Task: Take the entries that follow and write each one out exactly.

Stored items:
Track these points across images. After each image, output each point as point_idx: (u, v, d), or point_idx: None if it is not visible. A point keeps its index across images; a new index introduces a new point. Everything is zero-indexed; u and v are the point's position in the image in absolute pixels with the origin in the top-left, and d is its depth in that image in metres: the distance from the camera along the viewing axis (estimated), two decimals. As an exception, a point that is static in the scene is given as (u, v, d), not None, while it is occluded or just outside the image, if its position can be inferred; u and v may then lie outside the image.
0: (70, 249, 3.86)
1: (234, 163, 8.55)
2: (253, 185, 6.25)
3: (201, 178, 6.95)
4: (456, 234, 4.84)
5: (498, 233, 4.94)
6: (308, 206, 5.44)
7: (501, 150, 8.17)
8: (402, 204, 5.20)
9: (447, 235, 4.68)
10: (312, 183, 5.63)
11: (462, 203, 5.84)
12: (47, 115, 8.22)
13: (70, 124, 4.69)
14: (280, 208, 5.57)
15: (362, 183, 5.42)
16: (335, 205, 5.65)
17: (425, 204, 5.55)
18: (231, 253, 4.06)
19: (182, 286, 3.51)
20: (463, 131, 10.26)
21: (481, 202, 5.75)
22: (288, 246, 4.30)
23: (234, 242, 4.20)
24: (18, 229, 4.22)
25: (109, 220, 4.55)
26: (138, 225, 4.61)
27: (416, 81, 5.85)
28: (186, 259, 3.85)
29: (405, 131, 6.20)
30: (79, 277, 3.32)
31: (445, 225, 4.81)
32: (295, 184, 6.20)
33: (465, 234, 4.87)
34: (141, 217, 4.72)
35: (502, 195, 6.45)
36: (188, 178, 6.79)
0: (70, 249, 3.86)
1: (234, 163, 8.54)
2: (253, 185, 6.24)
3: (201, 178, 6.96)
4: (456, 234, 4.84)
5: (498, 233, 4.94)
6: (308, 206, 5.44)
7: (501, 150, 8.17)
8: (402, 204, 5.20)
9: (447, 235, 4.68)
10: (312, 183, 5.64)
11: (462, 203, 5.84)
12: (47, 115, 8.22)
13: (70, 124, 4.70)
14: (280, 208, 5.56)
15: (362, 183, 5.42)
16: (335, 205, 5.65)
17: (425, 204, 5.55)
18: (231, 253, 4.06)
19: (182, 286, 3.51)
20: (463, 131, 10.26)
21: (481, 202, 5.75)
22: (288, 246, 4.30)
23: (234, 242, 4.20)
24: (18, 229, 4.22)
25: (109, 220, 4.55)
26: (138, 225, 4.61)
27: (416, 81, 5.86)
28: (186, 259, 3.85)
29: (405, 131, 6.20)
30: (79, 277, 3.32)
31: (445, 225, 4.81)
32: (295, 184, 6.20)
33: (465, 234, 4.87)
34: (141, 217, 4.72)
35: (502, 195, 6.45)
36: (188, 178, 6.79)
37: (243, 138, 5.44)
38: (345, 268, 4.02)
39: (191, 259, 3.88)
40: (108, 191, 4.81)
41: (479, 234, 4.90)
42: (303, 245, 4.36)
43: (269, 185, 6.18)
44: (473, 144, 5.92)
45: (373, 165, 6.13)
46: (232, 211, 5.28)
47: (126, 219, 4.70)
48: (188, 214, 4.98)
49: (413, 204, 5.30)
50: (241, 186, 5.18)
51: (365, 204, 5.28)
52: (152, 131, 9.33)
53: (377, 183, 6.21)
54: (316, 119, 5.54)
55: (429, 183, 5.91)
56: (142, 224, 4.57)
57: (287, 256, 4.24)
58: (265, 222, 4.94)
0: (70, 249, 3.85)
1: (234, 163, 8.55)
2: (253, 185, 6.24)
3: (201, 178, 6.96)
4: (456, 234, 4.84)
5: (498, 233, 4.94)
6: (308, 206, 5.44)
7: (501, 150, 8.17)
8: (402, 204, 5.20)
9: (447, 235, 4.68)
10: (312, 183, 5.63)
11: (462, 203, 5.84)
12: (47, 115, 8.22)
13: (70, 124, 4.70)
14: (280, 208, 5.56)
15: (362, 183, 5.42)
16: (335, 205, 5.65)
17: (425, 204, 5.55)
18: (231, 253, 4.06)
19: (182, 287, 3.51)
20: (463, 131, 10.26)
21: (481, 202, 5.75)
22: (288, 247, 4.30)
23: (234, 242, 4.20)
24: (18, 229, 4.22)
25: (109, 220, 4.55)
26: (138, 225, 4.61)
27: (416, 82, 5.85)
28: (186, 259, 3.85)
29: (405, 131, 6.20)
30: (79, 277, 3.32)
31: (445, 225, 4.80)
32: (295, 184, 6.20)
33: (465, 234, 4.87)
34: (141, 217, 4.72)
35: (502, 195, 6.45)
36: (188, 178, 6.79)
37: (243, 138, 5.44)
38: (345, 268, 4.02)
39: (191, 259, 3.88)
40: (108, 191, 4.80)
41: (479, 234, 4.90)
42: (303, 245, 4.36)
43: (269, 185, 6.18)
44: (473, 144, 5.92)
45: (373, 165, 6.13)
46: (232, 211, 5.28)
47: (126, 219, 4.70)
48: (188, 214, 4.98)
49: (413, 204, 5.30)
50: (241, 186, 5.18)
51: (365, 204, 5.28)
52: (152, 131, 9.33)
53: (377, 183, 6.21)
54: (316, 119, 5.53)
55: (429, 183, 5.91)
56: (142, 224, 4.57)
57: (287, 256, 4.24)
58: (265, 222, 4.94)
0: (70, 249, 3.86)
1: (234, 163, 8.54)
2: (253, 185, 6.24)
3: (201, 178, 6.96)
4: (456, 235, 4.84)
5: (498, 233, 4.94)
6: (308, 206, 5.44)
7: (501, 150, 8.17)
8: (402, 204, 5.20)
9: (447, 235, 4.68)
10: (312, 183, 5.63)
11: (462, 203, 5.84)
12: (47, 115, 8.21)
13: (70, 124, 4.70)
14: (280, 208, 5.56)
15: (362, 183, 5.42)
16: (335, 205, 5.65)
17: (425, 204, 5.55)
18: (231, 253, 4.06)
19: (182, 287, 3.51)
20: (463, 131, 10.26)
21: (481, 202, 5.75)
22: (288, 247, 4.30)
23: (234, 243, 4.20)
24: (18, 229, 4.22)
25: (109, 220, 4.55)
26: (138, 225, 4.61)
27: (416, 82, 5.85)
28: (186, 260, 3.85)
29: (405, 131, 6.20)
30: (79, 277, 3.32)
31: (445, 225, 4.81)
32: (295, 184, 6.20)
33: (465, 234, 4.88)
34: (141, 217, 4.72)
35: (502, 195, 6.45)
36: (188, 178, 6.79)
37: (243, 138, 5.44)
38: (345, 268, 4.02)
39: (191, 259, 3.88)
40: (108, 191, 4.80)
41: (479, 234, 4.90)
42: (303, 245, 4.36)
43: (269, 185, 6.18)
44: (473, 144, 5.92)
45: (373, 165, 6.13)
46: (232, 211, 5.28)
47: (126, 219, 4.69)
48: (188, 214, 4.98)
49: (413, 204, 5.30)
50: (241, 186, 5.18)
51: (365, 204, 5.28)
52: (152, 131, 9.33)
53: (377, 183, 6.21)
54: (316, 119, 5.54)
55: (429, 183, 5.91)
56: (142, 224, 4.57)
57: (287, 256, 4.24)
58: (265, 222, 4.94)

Task answer:
Track these points across images. After each image, output each point as point_idx: (u, v, d), or point_idx: None if it is not visible. A point keeps its index across images; a new index introduces a new point. Everything is zero-indexed; u and v are the point's position in the image in absolute pixels with the origin in the top-left, and d is its depth in that image in metres: the distance from the camera along the viewing axis (estimated), two decimals. As an exception, a point that is static in the scene is given as (u, v, d), not None, while it is occluded or just outside the image, if its position can be inferred; u and v may then lie outside the image.
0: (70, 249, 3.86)
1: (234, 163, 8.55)
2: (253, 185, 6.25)
3: (201, 178, 6.95)
4: (456, 234, 4.84)
5: (498, 233, 4.94)
6: (308, 206, 5.44)
7: (501, 150, 8.17)
8: (402, 204, 5.20)
9: (447, 235, 4.68)
10: (312, 183, 5.63)
11: (462, 203, 5.84)
12: (47, 115, 8.22)
13: (70, 124, 4.69)
14: (280, 208, 5.57)
15: (362, 183, 5.42)
16: (335, 205, 5.65)
17: (425, 204, 5.55)
18: (231, 253, 4.06)
19: (182, 286, 3.51)
20: (463, 131, 10.26)
21: (481, 202, 5.75)
22: (288, 246, 4.30)
23: (234, 242, 4.20)
24: (18, 229, 4.22)
25: (109, 220, 4.55)
26: (138, 225, 4.61)
27: (416, 81, 5.85)
28: (186, 259, 3.85)
29: (405, 131, 6.20)
30: (79, 277, 3.32)
31: (445, 225, 4.81)
32: (295, 184, 6.20)
33: (465, 234, 4.87)
34: (141, 217, 4.72)
35: (502, 195, 6.45)
36: (188, 178, 6.79)
0: (70, 249, 3.86)
1: (234, 163, 8.54)
2: (253, 185, 6.24)
3: (201, 178, 6.96)
4: (456, 234, 4.84)
5: (498, 233, 4.94)
6: (308, 206, 5.44)
7: (501, 150, 8.17)
8: (402, 204, 5.20)
9: (447, 235, 4.68)
10: (312, 183, 5.64)
11: (462, 203, 5.84)
12: (47, 115, 8.22)
13: (70, 124, 4.70)
14: (280, 208, 5.56)
15: (362, 183, 5.42)
16: (335, 205, 5.65)
17: (425, 204, 5.55)
18: (231, 253, 4.06)
19: (182, 286, 3.51)
20: (463, 131, 10.26)
21: (481, 202, 5.75)
22: (288, 246, 4.30)
23: (234, 242, 4.20)
24: (18, 229, 4.22)
25: (109, 220, 4.55)
26: (138, 225, 4.61)
27: (416, 81, 5.86)
28: (186, 259, 3.85)
29: (405, 131, 6.20)
30: (79, 277, 3.32)
31: (445, 225, 4.81)
32: (295, 184, 6.20)
33: (465, 234, 4.87)
34: (141, 217, 4.72)
35: (502, 195, 6.45)
36: (188, 178, 6.79)
37: (243, 138, 5.44)
38: (345, 268, 4.02)
39: (191, 259, 3.88)
40: (108, 191, 4.81)
41: (479, 234, 4.90)
42: (303, 245, 4.36)
43: (269, 185, 6.18)
44: (473, 144, 5.92)
45: (373, 165, 6.13)
46: (232, 211, 5.28)
47: (126, 219, 4.70)
48: (188, 214, 4.98)
49: (413, 204, 5.30)
50: (241, 186, 5.18)
51: (365, 204, 5.28)
52: (152, 131, 9.33)
53: (377, 183, 6.21)
54: (316, 119, 5.54)
55: (429, 183, 5.91)
56: (142, 224, 4.57)
57: (287, 256, 4.24)
58: (265, 222, 4.94)
0: (70, 249, 3.85)
1: (234, 163, 8.55)
2: (253, 185, 6.24)
3: (201, 178, 6.96)
4: (456, 234, 4.84)
5: (498, 233, 4.94)
6: (308, 206, 5.44)
7: (501, 150, 8.17)
8: (402, 204, 5.20)
9: (447, 235, 4.68)
10: (312, 183, 5.63)
11: (462, 203, 5.84)
12: (47, 115, 8.22)
13: (70, 124, 4.70)
14: (280, 208, 5.56)
15: (362, 183, 5.42)
16: (335, 205, 5.65)
17: (425, 204, 5.55)
18: (231, 253, 4.06)
19: (182, 287, 3.51)
20: (463, 131, 10.26)
21: (481, 202, 5.75)
22: (288, 247, 4.30)
23: (234, 242, 4.20)
24: (18, 229, 4.22)
25: (109, 220, 4.55)
26: (138, 225, 4.61)
27: (416, 82, 5.85)
28: (186, 259, 3.85)
29: (405, 131, 6.20)
30: (79, 277, 3.32)
31: (445, 225, 4.80)
32: (295, 184, 6.20)
33: (465, 234, 4.87)
34: (141, 217, 4.72)
35: (502, 195, 6.45)
36: (188, 178, 6.79)
37: (243, 138, 5.44)
38: (345, 268, 4.02)
39: (191, 259, 3.88)
40: (108, 191, 4.80)
41: (479, 234, 4.90)
42: (303, 245, 4.36)
43: (269, 185, 6.18)
44: (473, 144, 5.92)
45: (373, 165, 6.13)
46: (232, 211, 5.28)
47: (126, 219, 4.70)
48: (188, 214, 4.98)
49: (413, 204, 5.30)
50: (241, 186, 5.18)
51: (365, 204, 5.28)
52: (152, 131, 9.33)
53: (377, 183, 6.21)
54: (316, 119, 5.53)
55: (429, 183, 5.91)
56: (142, 224, 4.57)
57: (287, 256, 4.24)
58: (265, 222, 4.94)
0: (70, 249, 3.86)
1: (234, 163, 8.54)
2: (253, 185, 6.24)
3: (201, 178, 6.96)
4: (456, 235, 4.84)
5: (498, 233, 4.94)
6: (308, 206, 5.44)
7: (501, 150, 8.17)
8: (402, 204, 5.20)
9: (447, 235, 4.68)
10: (312, 183, 5.63)
11: (462, 203, 5.84)
12: (47, 115, 8.21)
13: (70, 124, 4.70)
14: (280, 208, 5.56)
15: (362, 183, 5.42)
16: (335, 205, 5.65)
17: (425, 204, 5.55)
18: (231, 253, 4.06)
19: (182, 287, 3.51)
20: (463, 131, 10.26)
21: (481, 202, 5.75)
22: (288, 247, 4.30)
23: (234, 243, 4.20)
24: (18, 229, 4.22)
25: (109, 220, 4.55)
26: (138, 225, 4.61)
27: (416, 82, 5.85)
28: (186, 260, 3.85)
29: (405, 131, 6.20)
30: (79, 277, 3.32)
31: (445, 225, 4.81)
32: (295, 184, 6.20)
33: (465, 234, 4.88)
34: (141, 217, 4.72)
35: (502, 195, 6.45)
36: (188, 178, 6.79)
37: (243, 138, 5.44)
38: (345, 268, 4.02)
39: (191, 259, 3.88)
40: (108, 191, 4.80)
41: (479, 234, 4.90)
42: (303, 245, 4.36)
43: (269, 185, 6.18)
44: (473, 144, 5.92)
45: (373, 165, 6.13)
46: (232, 211, 5.28)
47: (126, 219, 4.69)
48: (188, 214, 4.98)
49: (413, 204, 5.30)
50: (241, 186, 5.18)
51: (365, 204, 5.28)
52: (152, 131, 9.33)
53: (377, 183, 6.21)
54: (316, 119, 5.54)
55: (429, 183, 5.91)
56: (142, 224, 4.57)
57: (287, 256, 4.24)
58: (265, 222, 4.94)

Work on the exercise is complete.